Generating all connected graphs

We now have a fast model for graph connectivity. Let’s modify it as gce1.essence, hardcoding n to be 4 and asking the solver to find G as well as C.

letting n be 4
letting vertices be domain int(1..n)
find G : set of set (size 2) of vertices
find C : set of vertices
such that
  1 in C,
  forAll e in G . (min(e) in C) = (max(e) in C)
minimising |C|

We now ask for all solutions:

conjure solve -ac --number-of-solutions=all gce1.essence

However, this finds only one solution!

The solver finds one solution that minimises |C|; this minimisation is performed globally over all possible solutions. This is what we intended when G was given, but is not what we want if our goal is to generate all connected graphs. We want to minimise C for each choice of G, producing one solution for each G. There is no way to tell Conjure that minimisation should be restricted to the decision variable C.

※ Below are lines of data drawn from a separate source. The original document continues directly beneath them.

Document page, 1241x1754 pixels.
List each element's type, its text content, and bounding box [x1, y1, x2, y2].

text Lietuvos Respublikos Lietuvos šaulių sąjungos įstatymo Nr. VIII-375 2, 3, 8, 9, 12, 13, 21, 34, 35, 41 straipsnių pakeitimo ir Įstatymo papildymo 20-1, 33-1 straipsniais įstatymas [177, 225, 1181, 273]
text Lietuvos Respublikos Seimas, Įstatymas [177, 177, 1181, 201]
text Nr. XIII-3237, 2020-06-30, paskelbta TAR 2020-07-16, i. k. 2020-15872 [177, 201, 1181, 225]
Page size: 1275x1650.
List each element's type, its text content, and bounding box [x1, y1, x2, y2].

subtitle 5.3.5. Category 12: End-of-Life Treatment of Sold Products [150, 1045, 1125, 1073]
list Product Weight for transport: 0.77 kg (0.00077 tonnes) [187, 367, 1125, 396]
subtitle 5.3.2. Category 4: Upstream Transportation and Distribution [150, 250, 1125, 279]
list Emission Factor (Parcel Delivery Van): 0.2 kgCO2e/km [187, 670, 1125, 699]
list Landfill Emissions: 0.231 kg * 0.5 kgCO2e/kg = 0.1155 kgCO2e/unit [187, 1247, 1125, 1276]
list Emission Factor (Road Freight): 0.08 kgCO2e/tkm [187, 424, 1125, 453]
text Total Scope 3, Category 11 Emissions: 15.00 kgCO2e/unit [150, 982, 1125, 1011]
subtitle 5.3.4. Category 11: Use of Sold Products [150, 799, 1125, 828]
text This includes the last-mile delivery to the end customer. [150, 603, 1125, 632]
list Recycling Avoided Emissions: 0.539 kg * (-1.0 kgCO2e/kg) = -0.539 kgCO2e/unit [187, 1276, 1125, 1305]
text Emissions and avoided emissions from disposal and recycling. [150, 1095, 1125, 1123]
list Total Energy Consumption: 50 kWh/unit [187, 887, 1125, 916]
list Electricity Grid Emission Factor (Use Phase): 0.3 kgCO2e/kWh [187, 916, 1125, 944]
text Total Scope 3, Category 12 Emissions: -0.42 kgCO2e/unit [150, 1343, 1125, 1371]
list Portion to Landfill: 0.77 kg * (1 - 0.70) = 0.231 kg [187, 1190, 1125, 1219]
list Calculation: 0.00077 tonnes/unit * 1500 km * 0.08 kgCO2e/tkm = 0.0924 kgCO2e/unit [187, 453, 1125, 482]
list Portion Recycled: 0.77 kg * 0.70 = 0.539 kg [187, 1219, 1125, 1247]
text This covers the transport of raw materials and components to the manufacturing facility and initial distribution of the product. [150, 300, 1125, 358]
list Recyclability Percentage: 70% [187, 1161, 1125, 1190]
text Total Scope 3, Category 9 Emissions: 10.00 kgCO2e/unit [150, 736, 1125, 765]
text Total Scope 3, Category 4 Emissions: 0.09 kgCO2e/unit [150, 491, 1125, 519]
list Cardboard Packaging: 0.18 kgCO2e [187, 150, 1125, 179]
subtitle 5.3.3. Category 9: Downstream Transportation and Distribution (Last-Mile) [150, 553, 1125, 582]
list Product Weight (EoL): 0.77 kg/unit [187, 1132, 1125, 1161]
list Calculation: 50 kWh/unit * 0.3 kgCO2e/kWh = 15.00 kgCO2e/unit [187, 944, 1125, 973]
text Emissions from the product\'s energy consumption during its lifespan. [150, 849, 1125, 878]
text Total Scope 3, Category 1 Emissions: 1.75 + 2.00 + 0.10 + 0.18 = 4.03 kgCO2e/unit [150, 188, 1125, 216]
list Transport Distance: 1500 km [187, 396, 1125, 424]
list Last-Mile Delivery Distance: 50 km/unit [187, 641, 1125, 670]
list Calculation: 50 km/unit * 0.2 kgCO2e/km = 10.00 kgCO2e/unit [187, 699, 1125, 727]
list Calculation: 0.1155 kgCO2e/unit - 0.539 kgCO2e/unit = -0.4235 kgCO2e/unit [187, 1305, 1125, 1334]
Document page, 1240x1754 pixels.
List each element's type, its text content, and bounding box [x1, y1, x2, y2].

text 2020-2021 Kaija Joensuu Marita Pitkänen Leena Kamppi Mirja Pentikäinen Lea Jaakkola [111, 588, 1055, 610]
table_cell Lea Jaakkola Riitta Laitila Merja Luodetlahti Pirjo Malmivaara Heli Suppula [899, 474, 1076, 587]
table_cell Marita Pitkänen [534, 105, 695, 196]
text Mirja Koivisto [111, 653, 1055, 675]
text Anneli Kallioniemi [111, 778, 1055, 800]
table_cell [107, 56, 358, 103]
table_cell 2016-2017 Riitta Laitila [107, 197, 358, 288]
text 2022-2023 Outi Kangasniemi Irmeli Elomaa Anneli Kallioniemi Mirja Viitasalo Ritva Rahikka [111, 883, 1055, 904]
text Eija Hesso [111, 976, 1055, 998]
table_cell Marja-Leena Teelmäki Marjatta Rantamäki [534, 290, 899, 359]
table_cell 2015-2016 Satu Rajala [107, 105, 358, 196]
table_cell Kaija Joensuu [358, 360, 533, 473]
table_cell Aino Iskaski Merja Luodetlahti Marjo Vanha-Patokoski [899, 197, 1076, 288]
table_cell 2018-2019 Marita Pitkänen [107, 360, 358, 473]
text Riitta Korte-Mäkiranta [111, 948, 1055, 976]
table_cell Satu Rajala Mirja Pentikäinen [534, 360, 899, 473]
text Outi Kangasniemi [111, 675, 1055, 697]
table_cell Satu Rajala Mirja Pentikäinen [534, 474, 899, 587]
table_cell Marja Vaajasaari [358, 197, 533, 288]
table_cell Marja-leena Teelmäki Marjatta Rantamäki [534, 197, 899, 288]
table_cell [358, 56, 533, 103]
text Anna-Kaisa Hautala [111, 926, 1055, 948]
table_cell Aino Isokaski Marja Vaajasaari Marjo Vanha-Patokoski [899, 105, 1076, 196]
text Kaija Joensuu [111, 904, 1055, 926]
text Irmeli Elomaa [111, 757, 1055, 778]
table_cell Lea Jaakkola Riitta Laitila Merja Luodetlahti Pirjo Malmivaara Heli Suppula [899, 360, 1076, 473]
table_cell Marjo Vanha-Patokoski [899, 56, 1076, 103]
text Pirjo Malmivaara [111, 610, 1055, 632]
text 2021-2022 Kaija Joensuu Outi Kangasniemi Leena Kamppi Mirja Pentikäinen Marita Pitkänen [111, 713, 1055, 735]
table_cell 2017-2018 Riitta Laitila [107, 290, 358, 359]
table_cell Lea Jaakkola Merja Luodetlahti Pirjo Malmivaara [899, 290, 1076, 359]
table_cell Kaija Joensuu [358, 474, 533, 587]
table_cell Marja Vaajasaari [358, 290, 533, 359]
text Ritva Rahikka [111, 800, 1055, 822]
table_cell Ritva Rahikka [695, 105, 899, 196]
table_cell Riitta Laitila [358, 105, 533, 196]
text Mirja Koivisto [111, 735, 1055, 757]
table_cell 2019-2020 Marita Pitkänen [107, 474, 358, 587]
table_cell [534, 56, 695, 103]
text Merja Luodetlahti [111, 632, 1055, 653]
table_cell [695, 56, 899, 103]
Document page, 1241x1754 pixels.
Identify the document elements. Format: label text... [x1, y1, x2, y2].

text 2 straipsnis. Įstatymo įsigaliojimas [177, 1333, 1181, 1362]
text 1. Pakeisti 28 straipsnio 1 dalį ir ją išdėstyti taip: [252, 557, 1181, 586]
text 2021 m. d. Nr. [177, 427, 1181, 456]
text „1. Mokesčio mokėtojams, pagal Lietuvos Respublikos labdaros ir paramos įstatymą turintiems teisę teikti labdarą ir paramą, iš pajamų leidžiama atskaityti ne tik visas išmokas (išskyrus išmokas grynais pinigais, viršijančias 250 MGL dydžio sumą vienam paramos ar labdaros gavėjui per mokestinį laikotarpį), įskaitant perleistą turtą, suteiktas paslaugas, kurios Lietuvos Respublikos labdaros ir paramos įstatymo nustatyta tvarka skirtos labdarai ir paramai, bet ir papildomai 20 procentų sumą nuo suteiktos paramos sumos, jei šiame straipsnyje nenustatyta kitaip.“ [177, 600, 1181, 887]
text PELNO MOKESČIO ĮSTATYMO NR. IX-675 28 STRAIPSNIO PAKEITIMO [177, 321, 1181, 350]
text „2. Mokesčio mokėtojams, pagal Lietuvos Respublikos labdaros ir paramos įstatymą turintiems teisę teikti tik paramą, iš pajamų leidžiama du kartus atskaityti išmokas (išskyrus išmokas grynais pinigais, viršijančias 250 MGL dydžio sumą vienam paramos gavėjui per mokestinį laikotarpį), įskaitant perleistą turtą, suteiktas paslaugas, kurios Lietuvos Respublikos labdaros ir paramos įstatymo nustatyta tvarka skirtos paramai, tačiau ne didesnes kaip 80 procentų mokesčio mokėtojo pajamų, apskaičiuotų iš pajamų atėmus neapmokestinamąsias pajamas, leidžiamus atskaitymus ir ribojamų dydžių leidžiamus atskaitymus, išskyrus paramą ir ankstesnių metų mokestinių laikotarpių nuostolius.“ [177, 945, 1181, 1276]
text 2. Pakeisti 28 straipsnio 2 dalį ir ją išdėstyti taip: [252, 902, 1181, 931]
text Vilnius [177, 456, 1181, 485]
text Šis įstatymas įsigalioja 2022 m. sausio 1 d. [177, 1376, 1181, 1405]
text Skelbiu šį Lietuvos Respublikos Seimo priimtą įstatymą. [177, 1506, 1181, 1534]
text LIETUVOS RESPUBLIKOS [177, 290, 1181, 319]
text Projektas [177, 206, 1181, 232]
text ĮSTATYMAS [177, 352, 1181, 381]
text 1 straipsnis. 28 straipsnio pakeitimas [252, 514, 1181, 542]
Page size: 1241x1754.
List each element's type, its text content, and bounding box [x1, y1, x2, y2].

Checking whether there is a nontrivial connected component seems to be the most efficient model for graph connectivity, but it doesn’t work in the setting of generating all connected graphs. We therefore need to choose one of the other models to start with, say the iterated adjacency matrix representation.

We now use this model of connectivity to enumerate the labelled connected graphs over the vertices {1,2,3,4}. Previously we checked connectivity of a given graph G. We now instead ask the solver to find G, specifying that it be connected. We do this by asking for the same adjacency matrix reach as before, but in addition asking for the graph G. We also hardcode n, so no parameter file is needed, and add the condition that previously determined the value of the connected decision variable as a constraint.

letting n be 4
letting vertices be domain int(1..n)
find G : set of set (size 2) of vertices
letting m be sum([1 | i : int(0..64), 2**i <= n])
find reach : matrix indexed by [int(0..m), vertices, vertices] of bool
such that
  forAll u,v : vertices . reach[0,u,v] = ({u,v} in G),
  forAll i : int(0..(m-1)) . forAll u,v : vertices . reach[i+1,u,v] =
    (reach[i,u,v] \/ (exists w : vertices . (reach[i,u,w] /\ reach[i,w,v]))),
  forAll u,v : vertices . reach[m,u,v]

If this model is in the file gce2.essence, then we now need to explicitly ask Conjure to generate all the possible graphs:

conjure solve -ac --number-of-solutions=all gce2.essence

In this case Conjure generates 38 solutions, one solution per file.

Instead of listing the edges of a graph, and then deriving the adjacency matrix as necessary, it is also possible to use the adjacency matrix representation. As an exercise, modify the models of connectivity to use the adjacency matrix representation instead of the set of edges representation.